The music for this show, as well as conveying the sadness and despondency of these girls, was often used to uplift. It had its origins in the Irish folk tradition, though it sometimes diverged into other traditions like Gilbert and Sullivan. Kylie Morrigan on the fiddle and Penelope Swales on the tin whistle, alongside Helen Begly, all clearly very experienced musicians, augmented the soundscape with improvised clicks and evocative vocalisations.
It is a huge tribute to this project that, as a play in its première season, it has been selected for inclusion in the VCE drama texts.
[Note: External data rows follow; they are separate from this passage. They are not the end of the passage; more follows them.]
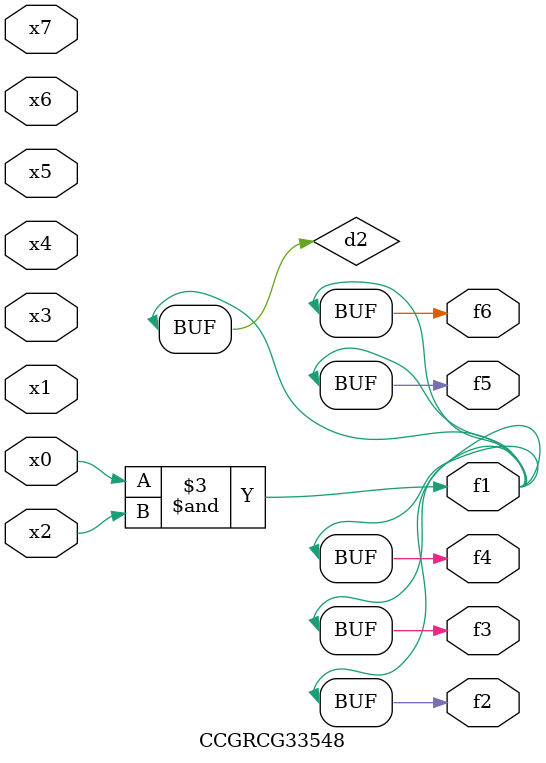
<source format=v>
module CCGRCG33548(
	input x0, x1, x2, x3, x4, x5, x6, x7,
	output f1, f2, f3, f4, f5, f6
);

	wire d1, d2;

	nor (d1, x3, x6);
	and (d2, x0, x2);
	assign f1 = d2;
	assign f2 = d2;
	assign f3 = d2;
	assign f4 = d2;
	assign f5 = d2;
	assign f6 = d2;
endmodule

</source>
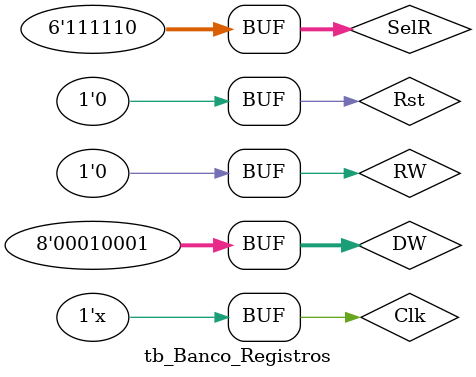
<source format=v>
`timescale 1ns / 1ps


module tb_Banco_Registros;
    reg Rst;
    reg Clk;
    reg [5:0] SelR; 
    reg RW; 
    reg [7:0] DW;
    wire [7:0] Rx;
    wire [7:0] Ry;
    
    Banco_Registros uut(
    .Rst(Rst),
    .Clk(Clk),
    .SelR(SelR),
    .RW(RW),
    .DW(DW),
    .Rx(Rx),
    .Ry(Ry));
    
    initial
        begin
            Rst=1;
            Clk=0;
            SelR=0;
            RW=0;
            DW=0;
            #2 Rst=0; SelR=6'b000_000; RW=0; DW=8'b00000000;
            #2 SelR=6'b000000; RW=1; DW=8'b00001010;
            #2 SelR=6'b000001; RW=1; DW=8'b00001011;
            #2 SelR=6'b000010; RW=1; DW=8'b00001100;
            #2 SelR=6'b000011; RW=1; DW=8'b00001101;
            #2 SelR=6'b000100; RW=1; DW=8'b00001110;
            #2 SelR=6'b000101; RW=1; DW=8'b00001111;
            #2 SelR=6'b000110; RW=1; DW=8'b00010000;
            #2 SelR=6'b000111; RW=1; DW=8'b00010001;
            
            #2 SelR=6'b001000; RW=0;
            #2 SelR=6'b011010; RW=0;
            #2 SelR=6'b101100; RW=0;
            #2 SelR=6'b111110; RW=0;
            
        end
       
    always
        #1 Clk = !Clk;
       
endmodule

</source>
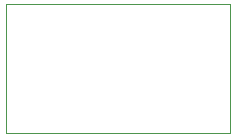
<source format=gbr>
%TF.GenerationSoftware,KiCad,Pcbnew,(5.1.6)-1*%
%TF.CreationDate,2020-10-13T17:37:02+02:00*%
%TF.ProjectId,SolarPanelAdapter,536f6c61-7250-4616-9e65-6c4164617074,rev?*%
%TF.SameCoordinates,Original*%
%TF.FileFunction,Profile,NP*%
%FSLAX46Y46*%
G04 Gerber Fmt 4.6, Leading zero omitted, Abs format (unit mm)*
G04 Created by KiCad (PCBNEW (5.1.6)-1) date 2020-10-13 17:37:02*
%MOMM*%
%LPD*%
G01*
G04 APERTURE LIST*
%TA.AperFunction,Profile*%
%ADD10C,0.050000*%
%TD*%
G04 APERTURE END LIST*
D10*
X133000000Y-99000000D02*
X133000000Y-88000000D01*
X152000000Y-99000000D02*
X133000000Y-99000000D01*
X152000000Y-88000000D02*
X152000000Y-99000000D01*
X133000000Y-88000000D02*
X152000000Y-88000000D01*
M02*

</source>
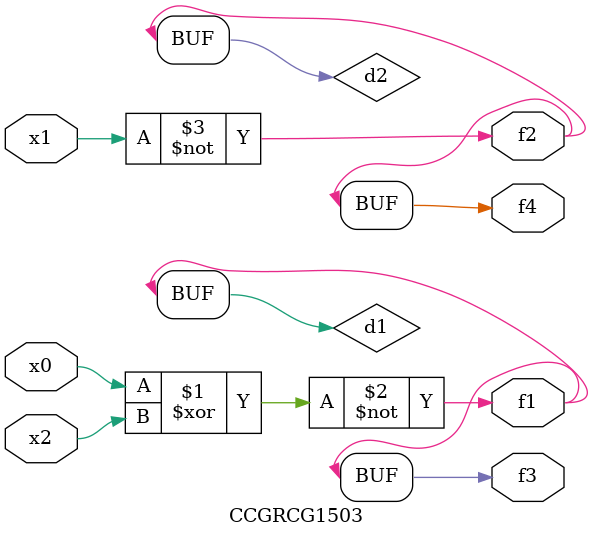
<source format=v>
module CCGRCG1503(
	input x0, x1, x2,
	output f1, f2, f3, f4
);

	wire d1, d2, d3;

	xnor (d1, x0, x2);
	nand (d2, x1);
	nor (d3, x1, x2);
	assign f1 = d1;
	assign f2 = d2;
	assign f3 = d1;
	assign f4 = d2;
endmodule

</source>
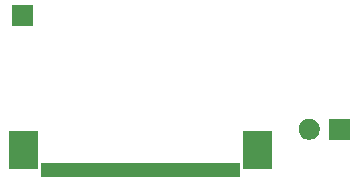
<source format=gbs>
G04 #@! TF.GenerationSoftware,KiCad,Pcbnew,(5.1.6)-1*
G04 #@! TF.CreationDate,2020-08-20T18:03:11-07:00*
G04 #@! TF.ProjectId,dualscreen_sp,6475616c-7363-4726-9565-6e5f73702e6b,rev?*
G04 #@! TF.SameCoordinates,Original*
G04 #@! TF.FileFunction,Soldermask,Bot*
G04 #@! TF.FilePolarity,Negative*
%FSLAX46Y46*%
G04 Gerber Fmt 4.6, Leading zero omitted, Abs format (unit mm)*
G04 Created by KiCad (PCBNEW (5.1.6)-1) date 2020-08-20 18:03:11*
%MOMM*%
%LPD*%
G01*
G04 APERTURE LIST*
%ADD10C,0.100000*%
G04 APERTURE END LIST*
D10*
G36*
X8451000Y-28951000D02*
G01*
X-8451000Y-28951000D01*
X-8451000Y-27749000D01*
X8451000Y-27749000D01*
X8451000Y-28951000D01*
G37*
G36*
X11121000Y-28251000D02*
G01*
X8719000Y-28251000D01*
X8719000Y-25049000D01*
X11121000Y-25049000D01*
X11121000Y-28251000D01*
G37*
G36*
X-8719000Y-28251000D02*
G01*
X-11121000Y-28251000D01*
X-11121000Y-25049000D01*
X-8719000Y-25049000D01*
X-8719000Y-28251000D01*
G37*
G36*
X14393512Y-24007927D02*
G01*
X14542812Y-24037624D01*
X14706784Y-24105544D01*
X14854354Y-24204147D01*
X14979853Y-24329646D01*
X15078456Y-24477216D01*
X15146376Y-24641188D01*
X15181000Y-24815259D01*
X15181000Y-24992741D01*
X15146376Y-25166812D01*
X15078456Y-25330784D01*
X14979853Y-25478354D01*
X14854354Y-25603853D01*
X14706784Y-25702456D01*
X14542812Y-25770376D01*
X14393512Y-25800073D01*
X14368742Y-25805000D01*
X14191258Y-25805000D01*
X14166488Y-25800073D01*
X14017188Y-25770376D01*
X13853216Y-25702456D01*
X13705646Y-25603853D01*
X13580147Y-25478354D01*
X13481544Y-25330784D01*
X13413624Y-25166812D01*
X13379000Y-24992741D01*
X13379000Y-24815259D01*
X13413624Y-24641188D01*
X13481544Y-24477216D01*
X13580147Y-24329646D01*
X13705646Y-24204147D01*
X13853216Y-24105544D01*
X14017188Y-24037624D01*
X14166488Y-24007927D01*
X14191258Y-24003000D01*
X14368742Y-24003000D01*
X14393512Y-24007927D01*
G37*
G36*
X17721000Y-25805000D02*
G01*
X15919000Y-25805000D01*
X15919000Y-24003000D01*
X17721000Y-24003000D01*
X17721000Y-25805000D01*
G37*
G36*
X-9099000Y-16151000D02*
G01*
X-10901000Y-16151000D01*
X-10901000Y-14349000D01*
X-9099000Y-14349000D01*
X-9099000Y-16151000D01*
G37*
M02*

</source>
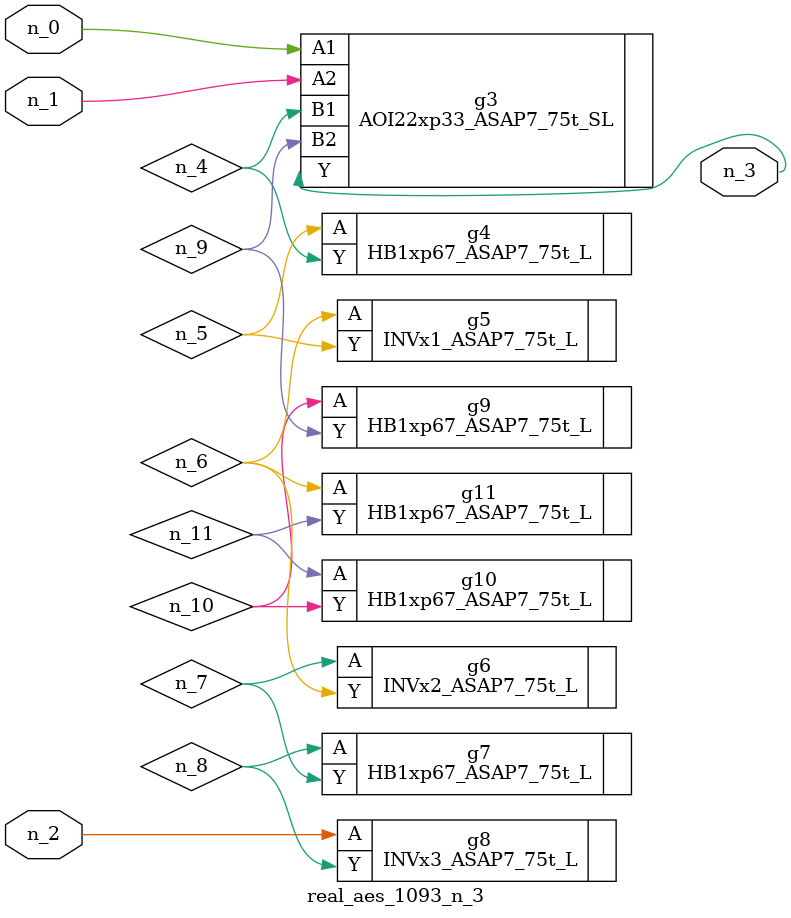
<source format=v>
module real_aes_1093_n_3 (n_0, n_2, n_1, n_3);
input n_0;
input n_2;
input n_1;
output n_3;
wire n_4;
wire n_5;
wire n_7;
wire n_9;
wire n_6;
wire n_8;
wire n_10;
wire n_11;
AOI22xp33_ASAP7_75t_SL g3 ( .A1(n_0), .A2(n_1), .B1(n_4), .B2(n_9), .Y(n_3) );
INVx3_ASAP7_75t_L g8 ( .A(n_2), .Y(n_8) );
HB1xp67_ASAP7_75t_L g4 ( .A(n_5), .Y(n_4) );
INVx1_ASAP7_75t_L g5 ( .A(n_6), .Y(n_5) );
HB1xp67_ASAP7_75t_L g11 ( .A(n_6), .Y(n_11) );
INVx2_ASAP7_75t_L g6 ( .A(n_7), .Y(n_6) );
HB1xp67_ASAP7_75t_L g7 ( .A(n_8), .Y(n_7) );
HB1xp67_ASAP7_75t_L g9 ( .A(n_10), .Y(n_9) );
HB1xp67_ASAP7_75t_L g10 ( .A(n_11), .Y(n_10) );
endmodule
</source>
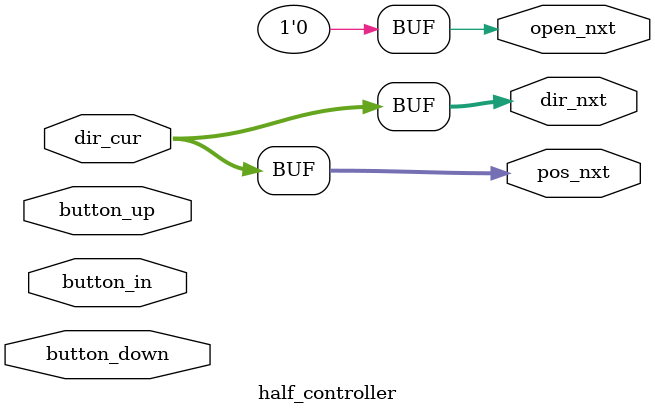
<source format=v>
module full_stop_close_controller(
	button_up, button_down, button_in, open_cur,
	pos_nxt, open_nxt, dir_nxt
);
	input [2:0] button_up;
	input [2:0] button_down;
	input [2:0] button_in;
	input open_cur;

	output [1:0] pos_nxt;
	output open_nxt;
	output [1:0] dir_nxt;

	wire stay, up, down;
	wire stay_n, up_n, down_n;

	// not values
	not(stay_n, stay);
	not(up_n, up);
	not(down_n, down);
	
	// check the branching conditions
	or(stay, button_up[0], button_down[0]);
	or(up, button_up[1], button_down[1]);
	or(down, button_up[2], button_down[2]);

	// compute next states
	assign open_nxt = stay;
	and(pos_nxt[1], down, stay_n, up_n);
	and(pos_nxt[0], up, stay_n);
	and(dir_nxt[1], down, stay_n, up_n);
	and(dir_nxt[0], up, stay_n);

endmodule

module full_stop_open_controller(
	button_up, button_down, button_in, open_cur,
	pos_nxt, open_nxt, dir_nxt
);
	input [2:0] button_up;
	input [2:0] button_down;
	input [2:0] button_in;
	input open_cur;

	output [1:0] pos_nxt;
	output open_nxt;
	output [1:0] dir_nxt;

	wire up, down;
	wire up_n, down_n;

	// not values
	not(up_n, up);
	not(down_n, down);
	
	// check the branching conditions
	or(up, button_in[1]);
	or(down, button_in[2]);

	// compute next states
	assign open_nxt = 1'b0;
	and(pos_nxt[1], down);
	and(pos_nxt[0], up);
	and(dir_nxt[1], down);
	and(dir_nxt[0], up);

endmodule

module full_up_close_controller(
	button_up, button_down, button_in, open_cur,
	pos_nxt, open_nxt, dir_nxt
);
	input [2:0] button_up;
	input [2:0] button_down;
	input [2:0] button_in;
	input open_cur;

	output [1:0] pos_nxt;
	output open_nxt;
	output [1:0] dir_nxt;

    wire open, open_down, up, up_or;

    wire [2:0] button_in_n, button_up_n;
    wire button_down_1_n;

	// not values
    not(button_in_n[0], button_in[0]);
    not(button_in_n[1], button_in[1]);
    not(button_in_n[2], button_in[2]);
    not(button_up_n[0], button_up[0]);
    not(button_up_n[1], button_up[1]);
    not(button_up_n[2], button_up[2]);
    not(button_down_1_n, button_down[1]);
	
	// check the branching conditions
    and(open_down, button_in_n[0], button_in_n[1], button_up_n[0], button_up_n[1], button_down_1_n, button_down[0]);
    or(open, button_in[0], button_up[0], open_down);

    or(up_or, button_in[1], button_up[1], button_down[1]);
    and(up, button_in_n[0], button_up_n[0]);

	// compute next states
	assign open_nxt = open;
    assign pos_nxt[1] = 1'b0;
	and(pos_nxt[0], up);
    assign dir_nxt = 2'b01;

endmodule


module full_up_open_controller(
	button_up, button_down, button_in, open_cur,
	pos_nxt, open_nxt, dir_nxt
);
	input [2:0] button_up;
	input [2:0] button_down;
	input [2:0] button_in;
	input open_cur;

	output [1:0] pos_nxt;
	output open_nxt;
	output [1:0] dir_nxt;

    wire up, down, down_or;
    wire up_n;

	// not values
	not(up_n, up);
	
	// check the branching conditions
    or(up, button_in[1], button_up[1], button_down[1]);
    or(down_or, button_in[2], button_up[2], button_down[2]);
    and(down, up_n, down_or);

	// compute next states
	assign open_nxt = 1'b0;
    assign pos_nxt = 2'b00;
	and(dir_nxt[1], down, up_n);
	and(dir_nxt[0], up);

endmodule


module full_down_close_controller(
	button_up, button_down, button_in, open_cur,
	pos_nxt, open_nxt, dir_nxt
);
	input [2:0] button_up;
	input [2:0] button_down;
	input [2:0] button_in;
	input open_cur;

	output [1:0] pos_nxt;
	output open_nxt;
	output [1:0] dir_nxt;

    wire open, open_up, up, up_or;

    wire [2:0] button_in_n, button_down_n;
    wire button_up_2_n;

	// not values
    not(button_in_n[0], button_in[0]);
    not(button_in_n[1], button_in[1]);
    not(button_in_n[2], button_in[2]);
    not(button_down_n[0], button_down[0]);
    not(button_down_n[1], button_down[1]);
    not(button_down_n[2], button_down[2]);
    not(button_up_2_n, button_up[2]);
	
	// check the branching conditions
    and(open_up, button_in_n[0], button_in_n[2], button_down_n[0], button_down_n[2], button_up_2_n, button_up[0]);
    or(open, button_in[0], button_down[0], open_up);

    or(down_or, button_in[2], button_up[2], button_down[2]);
    and(down, button_in_n[0], button_down_n[0]);

	// compute next states
	assign open_nxt = open;
    assign pos_nxt[0] = 1'b0;
	and(pos_nxt[1], down);
    assign dir_nxt = 2'b10;

endmodule


module full_down_open_controller(
	button_up, button_down, button_in, open_cur,
	pos_nxt, open_nxt, dir_nxt
);
	input [2:0] button_up;
	input [2:0] button_down;
	input [2:0] button_in;
	input open_cur;

	output [1:0] pos_nxt;
	output open_nxt;
	output [1:0] dir_nxt;

    wire down, up, up_or;
    wire down_n;

	// not values
	not(down_n, down);
	
	// check the branching conditions
    or(down, button_in[2], button_up[2], button_down[2]);
    or(up_or, button_in[1], button_up[1], button_down[1]);
    and(up, down_n, up_or);

	// compute next states
	assign open_nxt = 1'b0;
    assign pos_nxt = 2'b00;
	and(dir_nxt[0], up, down_n);
	and(dir_nxt[1], down);

endmodule


module half_controller(
	button_up, button_down, button_in, dir_cur,
	pos_nxt, open_nxt, dir_nxt
);
	input [2:0] button_up;
	input [2:0] button_down;
	input [2:0] button_in;
	input [1:0] dir_cur;

	output [1:0] pos_nxt;
	output open_nxt;
	output [1:0] dir_nxt;

	// compute next states
	assign open_nxt = 1'b0;

    assign pos_nxt = dir_cur;
    assign dir_nxt = dir_cur;

endmodule

</source>
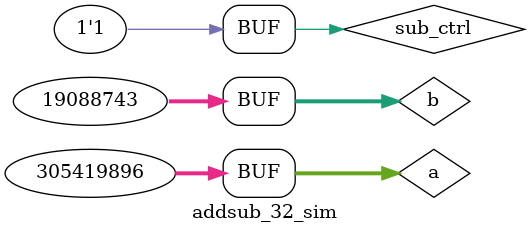
<source format=v>
`timescale 1ns / 1ps

module addsub_32_sim ();
    //input   
    reg [31:0] a = 0;
    reg [31:0] b = 0;
    reg sub_ctrl = 0;
    //output
    wire [31:0] s;
    wire cf,of;
    
    //Àý»¯
    addsub_32 addsub32 (
        .a(a),
        .b(b),
        .sub_ctrl(sub_ctrl),
        .s(s),
        .cf(cf),
        .of(of)
    );
    
    always begin
    #10 a = 32'h80000000;       //ÎÞ·ûºÅÊý¼ÓÒç³ö£¨cou_t = 1£©
        b = 32'h80000000;
        sub_ctrl = 1'b0;
    #10 a = 32'h00000000;       //ÎÞ·ûºÅÊý¼õÒç³ö£¨cou_t = 1£©
        b = 32'h00000001;
        sub_ctrl = 1'b1;
    #10 a = 32'h80000000;       //ÓÐ·ûºÅÊý¼ÓÒç³ö(ov = 1)
        b = 32'h80000000;
        sub_ctrl = 1'b0;
    #10 a = 32'h00000001;       //ÓÐ·ûºÅÊý¼õÒç³ö(ov = 1)
        b = 32'h80000000;
        sub_ctrl = 1'b1;
    #10 a = 32'h12345678;
        b = 32'h01234567;
        sub_ctrl = 1'b1;
    end
    
endmodule

</source>
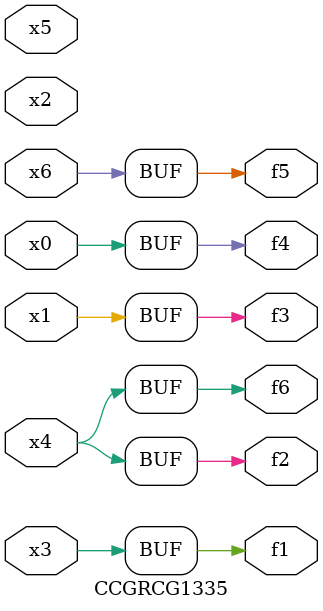
<source format=v>
module CCGRCG1335(
	input x0, x1, x2, x3, x4, x5, x6,
	output f1, f2, f3, f4, f5, f6
);
	assign f1 = x3;
	assign f2 = x4;
	assign f3 = x1;
	assign f4 = x0;
	assign f5 = x6;
	assign f6 = x4;
endmodule

</source>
One can easily understand why: it tells the story of young women in the same age group as most of the students and its theme of unwanted migrants is a perennial in Australian history. It will surprise and hopefully galvanise young audiences to think about the Irish as the victims of exclusionary politics and the ongoing toxic legacy of needing but demonising and refusing to integrate new migrant groups.
It was impossible not to enjoy this show, and I noted that the schoolgirl audience from Siena College behind us was very attentive. It should be a hit not only with them, but also with more general audiences. It offers much to heart, mind and ear. Congraulations to Ruby Rees and her team for a passionate show that was both elegant and homespun, and inventively minimalist in the best sense.
Frances Devlin-Glass is a literary studies academic who has been reviewing plays since the early 1980s and is a member of the Tinteán collective.